Left in place for now under the order by Chief Justice Collins J. Seitz Jr. are requirements for social distancing throughout court buildings and a 10-person limit on access to courtrooms and courtroom-related public areas. Noncourtroom facilities remain closed, while staffing will be limited to 50% of ordinary levels.

Although heavy use of video, teleconference and other alternatives will continue, nonjury civil and criminal trials and civil hearings that do not require witness or client participation are permitted.

"The COVID-19 outbreak remains a real threat to the health and safety of all Delawareans. The virus continues to spread in other states at an alarming level," Chief Justice Seitz said in an announcement of the decision issued by the court.

"Given the continuing uncertainty about the progress of the virus in Delaware and around the country, we will continue for at least another month, and probably longer, under Phase Two of our reopening plan to reduce the risk of exposure to our employees, attorneys, litigants and the public at large at court facilities," the justice said.

State Supreme Court oral arguments resumed under the second phase of the reopening, put into effect June 15.

Plans for the next phase of the reopening call for increasing the staffing of court buildings to 75% and the opening of buildings and courtrooms to additional proceedings, with social distancing requirements still in place.

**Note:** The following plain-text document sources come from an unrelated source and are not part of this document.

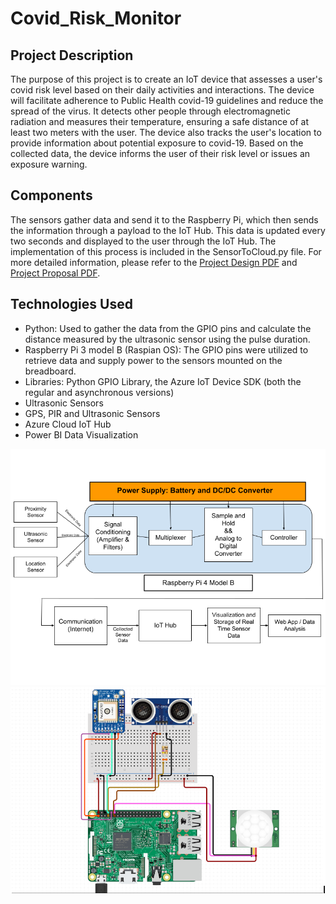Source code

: # Covid_Risk_Monitor

## **Project Description**
The purpose of this project is to create an IoT device that assesses a user's covid risk level based on their daily activities and interactions. The device will facilitate adherence to Public Health covid-19 guidelines and reduce the spread of the virus. It detects other people through electromagnetic radiation and measures their temperature, ensuring a safe distance of at least two meters with the user. The device also tracks the user's location to provide information about potential exposure to covid-19. Based on the collected data, the device informs the user of their risk level or issues an exposure warning.

## Components
The sensors gather data and send it to the Raspberry Pi, which then sends the information through a payload to the IoT Hub. This data is updated every two seconds and displayed to the user through the IoT Hub. The implementation of this process is included in the SensorToCloud.py file. For more detailed information, please refer to the [Project Design PDF](https://github.com/Nima-MJ/Covid_Risk_Monitor/blob/a3f31e51de76bcdb13b05ddeff201441e2caca76/src/Project%20Design.pdf) and [Project Proposal PDF](https://github.com/Nima-MJ/Covid_Risk_Monitor/blob/a3f31e51de76bcdb13b05ddeff201441e2caca76/src/Project%20proposal.pdf). 

## Technologies Used 
- Python: Used to gather the data from the GPIO pins and calculate the distance measured by the ultrasonic sensor using the pulse duration.
- Raspberry Pi 3 model B (Raspian OS): The GPIO pins were utilized to retrieve data and supply power to the sensors mounted on the breadboard.
- Libraries: Python GPIO Library, the Azure IoT Device SDK (both the regular and asynchronous versions)
- Ultrasonic Sensors
- GPS, PIR and Ultrasonic Sensors
- Azure Cloud IoT Hub
- Power BI Data Visualization

![alt text](https://github.com/Nima-MJ/Covid_Risk_Monitor/blob/main/src/Project%20Design.png?raw=true)
![alt text](https://github.com/Nima-MJ/Covid_Risk_Monitor/blob/main/src/Layout.PNG?raw=true)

Limits on group sizes will be increased to 50 people, allowing civil and criminal jury trials to resume. Incarcerated individuals will also again be permitted to attend court proceedings in person.

The justice's order Monday noted that although the reopening plan developed by a court reopening committee had progressed successfully to date, the potential risks involved call for reopening at a pace that will "reduce the risk that COVID-19 poses to jurors, parties, witnesses, lawyers, judges and court staff who enter state court buildings."

Next steps will be guided by the assessments of medical experts regarding state and national COVID-19 trends, the chief justice's order said, with the current extension prompted by "the concerning national trend of increasing virus spread, new quarantine requirements by other states and hotspots within our state."